Parmi les 1500 m² de surface vitrée que renferme la cathédrale de Strasbourg se trouve une baie illustrant la Passion du Christ, c’est-à-dire cet ensemble d’événements ayant précédé la mort de Jésus de Nazareth. Située sur le bas-côté de la façade latérale sud de l’édifice, cette baie est la troisième d’un ensemble de cinq baies de huit mètres de haut relatant la vie de Marie et celle de Jésus jusqu’au Jugement dernier. L’œuvre date des années 1328-1340, soit deux siècles après le début de la construction de la cathédrale de Strasbourg en 1116. Ce cycle narratif est une commande du prince-évêque de Strasbourg Jean de Dirpheim.
Cette baie est composée de seize vitraux évoquant les souffrances de Jésus d’après les Évangiles et les écrits apocryphes. Elle se lit de gauche à droite, depuis le bas, de l’entrée triomphale de Jésus dans Jérusalem (selon Matthieu, 21:1-11) à la dépose du corps dans un tombeau au pied de la croix (selon Marc, 15:42-47). Véritable bande dessinée de verre, ces vitraux situés dans un lieu fréquenté comme la cathédrale de Strasbourg constituaient un support pédagogique important, en servant aux autorités ecclésiastiques lors des prêches, à une époque – le XIVe siècle – où la population est majoritairement illettrée. Ainsi, cette baie a pu contribuer à alimenter l’antijudaïsme non seulement au Moyen Âge, mais également jusqu’à la période contemporaine.
Chapeau pointu et attribut identitaire
Sur l’intégralité du parcours iconographique apparaissent des personnages identifiés comme juifs par le chapeau pointu qu’ils portent : le Judenhut. On les aperçoit notamment dans la scène de l’arrestation de Jésus aux côtés des soldats romains coiffés d’un casque, tout comme dans la scène où il comparaît menotté devant le grand-prêtre Anne ou encore lorsqu’il est amené devant Caïphe. Ce chapeau stigmatisant les juifs devient récurrent dans l’iconographie en réponse à la demande du concile œcuménique de Latran IV en 1215 qui, dans un souci de contrôle des chrétiens et de lutte contre tout prosélytisme, impose aux juifs (et aux Sarrasins) de se distinguer des chrétiens qualitate habitu. Le canon 68 prescrit aux juifs une distinction vestimentaire, sans que ni forme ni couleur ne soient alors imposées et leur interdit de sortir de chez eux durant la Semaine sainte. Ce canon ne sera effectif qu’avec la décision prise dans chaque pays occidental, par les autorités civiles, de définir et d’imposer un signe.

- - - - -

CONSIGNES DE L'EXERCICE
**a)** Les affirmations suivantes concordent-elles avec le texte sur la baie de la Passion ? Pour chacune, répondez par oui ou par non, en citant mot pour mot les termes du texte qui tranchent. (i) La baie de la Passion est la troisième d'un ensemble de cinq baies. (ii) La construction de la cathédrale de Strasbourg a commencé en 1328. (iii) Le canon 68 impose aux juifs une forme et une couleur de vêtement précises.
**b)** D'après le texte sur la baie de la Passion, qui a commandé ce cycle narratif ?
**c)** Reprenez la rédaction du texte sur la baie de la Passion de la cathédrale de Strasbourg juste après sa dernière phrase.
Les enregistrements ne sont d'aucune utilité pour ce travail.

- - - - -

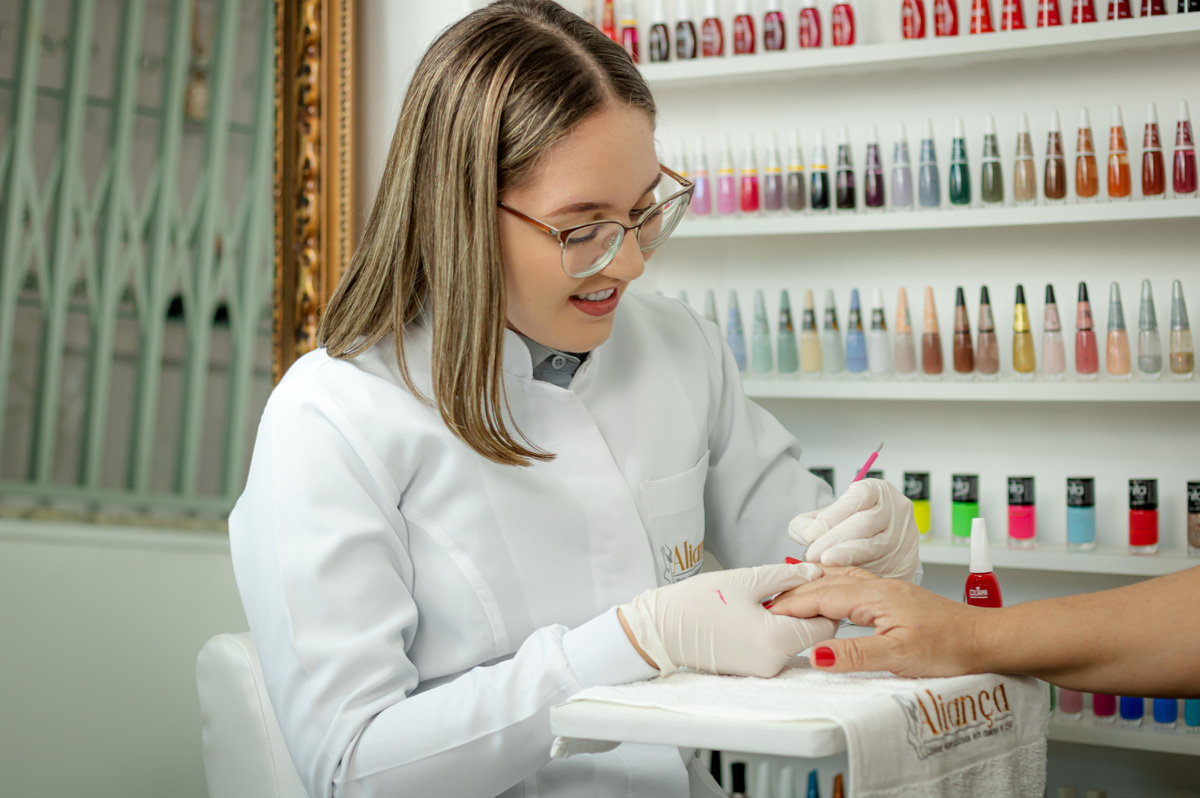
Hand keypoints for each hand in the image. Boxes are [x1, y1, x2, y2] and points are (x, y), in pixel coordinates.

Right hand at [617, 563, 837, 677]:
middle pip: (811, 634)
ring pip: (793, 640)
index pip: (826, 624)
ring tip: (762, 598)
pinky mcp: (751, 671)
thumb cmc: (696, 603)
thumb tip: (815, 573)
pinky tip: (753, 613)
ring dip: (787, 618)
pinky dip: (772, 630)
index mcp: (777, 640)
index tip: (809, 582)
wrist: (660, 630)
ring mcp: (762, 670)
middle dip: (804, 608)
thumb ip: (787, 576)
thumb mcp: (746, 580)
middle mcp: (774, 663)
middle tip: (783, 584)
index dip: (823, 600)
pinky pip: (775, 648)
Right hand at [766, 567, 986, 677]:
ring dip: (812, 584)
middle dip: (794, 592)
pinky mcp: (895, 598)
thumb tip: (816, 655)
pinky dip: (832, 583)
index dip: (792, 605)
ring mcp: (887, 590)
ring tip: (789, 590)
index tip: (767, 612)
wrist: (985, 639)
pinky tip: (831, 588)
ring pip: (839, 578)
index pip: (821, 597)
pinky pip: (853, 582)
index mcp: (874, 597)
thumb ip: (855, 654)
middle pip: (826, 583)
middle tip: (768, 603)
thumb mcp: (898, 656)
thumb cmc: (950, 646)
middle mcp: (878, 587)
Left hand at [787, 478, 918, 581]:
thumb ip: (811, 521)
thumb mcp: (831, 516)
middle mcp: (895, 510)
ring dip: (845, 556)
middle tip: (813, 554)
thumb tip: (803, 533)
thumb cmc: (853, 527)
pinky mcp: (906, 561)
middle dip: (833, 539)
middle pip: (863, 523)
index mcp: (878, 491)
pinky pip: (882, 566)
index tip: (811, 533)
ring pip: (873, 546)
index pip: (857, 497)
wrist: (882, 545)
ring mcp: (904, 536)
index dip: (832, 515)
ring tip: (825, 562)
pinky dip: (859, 571)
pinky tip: (843, 576)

- - - - -

RÉPONSES PROPOSÉES
**a)**
(i) Oui : « cette baie est la troisième d’un ensemble de cinq baies de huit mètres de haut ».
(ii) Non : « deux siècles après le début de la construction de la cathédrale de Strasbourg en 1116 ».
(iii) Non : « sans que ni forme ni couleur ne soient alors imposées ».

**b)** Le prince-évêque de Strasbourg Jean de Dirpheim.

**c)**
Sacrorum Concilium Nova et Amplissima Collectio, MANSI J. D. (éd.), tome XXII (1166-1225), Paris et Leipzig, 1903 (éd. orig. Venise, 1779-1802). Canons 67-70. Les canons 67 à 70 sont consacrés aux juifs. Le canon 67 traite de l’usure juive, le canon 68 prescrit aux juifs une distinction vestimentaire et leur interdit de sortir de chez eux durant la Semaine sainte, le canon 69 leur interdit l’accès aux charges civiles et le canon 70 est consacré aux convertis relaps. Ce n’est pas tant la teneur de ces canons qui renforce progressivement leur impact que leur compréhension et leur application par les autorités civiles des différents pays d’Occident. Voir FOREVILLE Raymonde (éd. et trad.), Latran I, II, III et Latran IV, Paris, 1965.
La plupart des royaumes voisins du Saint Empire optent pour la rotella ou rota, un disque ou un cercle de tissu ou de feutre, de couleur jaune le plus souvent.
Dans le Saint Empire romain germanique, la mesure n’est pas appliquée immédiatement, en raison sans doute de l’absence de cohésion politique et de pouvoir fort sur son sol à cette époque. S’ajoute également qu’en territoires germaniques, les juifs se distinguent d’eux-mêmes des chrétiens depuis la fin du XIIe siècle, par le port d’un chapeau particulier, sans pour autant que ce couvre-chef soit de nature religieuse, comme le deviendra plus tard la kippa généralisée au XVe siècle.
Claire SOUSSEN, « Les objets rituels des Juifs à la fin du Moyen Âge, catalyseurs des sentiments antijuifs ou fédérateurs d’identité ? », Revue de l’histoire des religions, 4 (2014), p. 686.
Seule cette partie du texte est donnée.